How can more investments become impact investments?

Although light hearted and welcoming, Amit Bouri, CEO of the Global Impact Investing Network (GIIN), left the audience at the 2016 Investor Forum in Amsterdam in no doubt as to the size of change he was looking to see in the world.

“The challenges the world faces are very real, very powerful and very urgent. If there’s one thing I hope that you take away from this forum, it is this: business as usual is not enough.

“It is more important than ever for the private sector to consider how our work can ensure a just and equitable society.

“It’s a critical time for investors to look around them at the challenges faced in communities and environments and consider how capital can be directed to generate long-term solutions.”

The 2016 Investor Forum is taking place from 7-8 December, bringing together 600 delegates from more than 30 countries to explore the future of impact investment.

The GIIN has just published ‘Impact Investing Trends: Evidence of a Growing Industry’. The report leads with the statistic that 62 investors grew their impact assets from $25.5bn to $35.5bn between 2013 and 2015. That’s an increase of 40%. 

Yet the numbers are dwarfed by the amount of money estimated to be necessary to achieve the UN’s Sustainable Development Goals and the COP21 goals, both of which have initial target dates of 2030. That figure is a mind-blowing $13tn. 

It's so important that investors start to move their assets

So, as Jennifer Pyrce of the Calvert Foundation punned so beautifully: “It's so important that investors start to move their assets.”

So how to do it?
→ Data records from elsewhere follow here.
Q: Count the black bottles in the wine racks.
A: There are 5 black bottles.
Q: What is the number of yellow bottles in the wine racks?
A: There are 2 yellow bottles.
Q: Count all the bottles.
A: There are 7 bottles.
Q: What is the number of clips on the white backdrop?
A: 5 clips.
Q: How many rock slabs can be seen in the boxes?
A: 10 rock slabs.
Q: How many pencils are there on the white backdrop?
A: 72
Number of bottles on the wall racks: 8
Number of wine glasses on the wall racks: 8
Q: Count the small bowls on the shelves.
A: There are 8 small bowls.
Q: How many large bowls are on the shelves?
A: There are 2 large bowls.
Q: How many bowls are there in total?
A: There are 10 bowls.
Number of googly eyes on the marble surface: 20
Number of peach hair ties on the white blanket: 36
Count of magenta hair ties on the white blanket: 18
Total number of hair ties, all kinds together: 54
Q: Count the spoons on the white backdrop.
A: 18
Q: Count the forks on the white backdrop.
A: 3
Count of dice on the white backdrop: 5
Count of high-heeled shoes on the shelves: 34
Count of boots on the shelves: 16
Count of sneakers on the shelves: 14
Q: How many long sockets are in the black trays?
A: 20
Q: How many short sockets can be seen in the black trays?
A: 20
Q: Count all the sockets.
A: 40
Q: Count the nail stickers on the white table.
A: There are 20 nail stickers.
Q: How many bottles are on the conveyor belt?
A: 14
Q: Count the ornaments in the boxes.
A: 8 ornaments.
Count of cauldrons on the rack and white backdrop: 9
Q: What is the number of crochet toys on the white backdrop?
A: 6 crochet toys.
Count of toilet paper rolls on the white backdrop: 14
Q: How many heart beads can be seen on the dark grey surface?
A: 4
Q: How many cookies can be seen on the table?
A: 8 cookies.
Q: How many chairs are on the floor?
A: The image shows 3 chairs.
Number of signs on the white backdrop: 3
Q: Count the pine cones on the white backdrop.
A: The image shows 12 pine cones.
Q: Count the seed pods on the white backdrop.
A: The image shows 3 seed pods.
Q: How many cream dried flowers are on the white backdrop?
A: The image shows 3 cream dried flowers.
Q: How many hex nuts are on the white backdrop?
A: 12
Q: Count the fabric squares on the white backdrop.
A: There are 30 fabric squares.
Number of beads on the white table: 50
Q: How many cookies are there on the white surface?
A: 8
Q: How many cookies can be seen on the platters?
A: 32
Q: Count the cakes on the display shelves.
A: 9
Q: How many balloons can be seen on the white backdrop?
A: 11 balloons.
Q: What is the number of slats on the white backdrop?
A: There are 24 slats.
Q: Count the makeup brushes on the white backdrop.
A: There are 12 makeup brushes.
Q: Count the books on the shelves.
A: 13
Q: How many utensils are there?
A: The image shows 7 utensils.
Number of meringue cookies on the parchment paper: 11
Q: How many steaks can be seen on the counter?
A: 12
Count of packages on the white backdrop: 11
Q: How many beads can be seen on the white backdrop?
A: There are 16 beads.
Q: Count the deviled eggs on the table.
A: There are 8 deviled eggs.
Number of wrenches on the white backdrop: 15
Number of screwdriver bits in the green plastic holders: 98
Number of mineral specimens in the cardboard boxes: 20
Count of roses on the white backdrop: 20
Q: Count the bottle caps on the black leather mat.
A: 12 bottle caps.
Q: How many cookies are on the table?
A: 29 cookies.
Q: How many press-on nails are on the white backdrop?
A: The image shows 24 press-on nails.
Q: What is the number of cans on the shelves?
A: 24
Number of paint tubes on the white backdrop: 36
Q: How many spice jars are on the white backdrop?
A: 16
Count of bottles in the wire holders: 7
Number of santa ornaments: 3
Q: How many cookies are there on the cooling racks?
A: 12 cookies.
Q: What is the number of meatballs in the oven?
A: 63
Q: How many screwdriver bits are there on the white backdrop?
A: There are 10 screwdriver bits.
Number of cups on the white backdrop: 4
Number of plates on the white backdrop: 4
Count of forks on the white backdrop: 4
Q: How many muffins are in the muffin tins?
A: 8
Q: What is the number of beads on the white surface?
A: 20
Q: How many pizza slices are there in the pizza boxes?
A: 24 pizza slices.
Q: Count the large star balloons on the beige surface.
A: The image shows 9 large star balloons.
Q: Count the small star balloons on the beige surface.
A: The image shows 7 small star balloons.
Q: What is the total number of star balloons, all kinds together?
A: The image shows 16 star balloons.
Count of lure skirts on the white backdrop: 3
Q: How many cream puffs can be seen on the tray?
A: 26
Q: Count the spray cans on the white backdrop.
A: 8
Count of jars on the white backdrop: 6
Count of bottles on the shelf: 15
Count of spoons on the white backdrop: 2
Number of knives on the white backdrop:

Marilou van Golstein Brouwers from Triodos Investment Management first thought it more useful to think of the immediate future. 

She quoted Christiana Figueres, who worked on the COP21 deal for the UN for seven years .”How you invest your money in the next five years will shape the way the world looks for the next 300 years,” Figueres had told her.

Tim Macready (pictured above, middle), chief investment officer at Australian ethical pension provider  Christian Super was optimistic about future investment. 

He told the audience: “I have seen this industry develop from an environment where we used to struggle to find deals to an environment today where we have more deals that we can look at.” Christian Super now advises helping other pension funds and institutional investors to make impact investments. 

Macready, who had earlier claimed that Christian Super had “systematically destroyed every barrier to institutional investors about impact investment”, said there were now proven models that impact investing worked.

“You have institutions like us and Triodos proving that impact investing is not only good for investment performance and good for own businesses  – we’re growing faster than other pension funds out there. I just don’t understand why other pensions funds aren’t doing it," he concluded.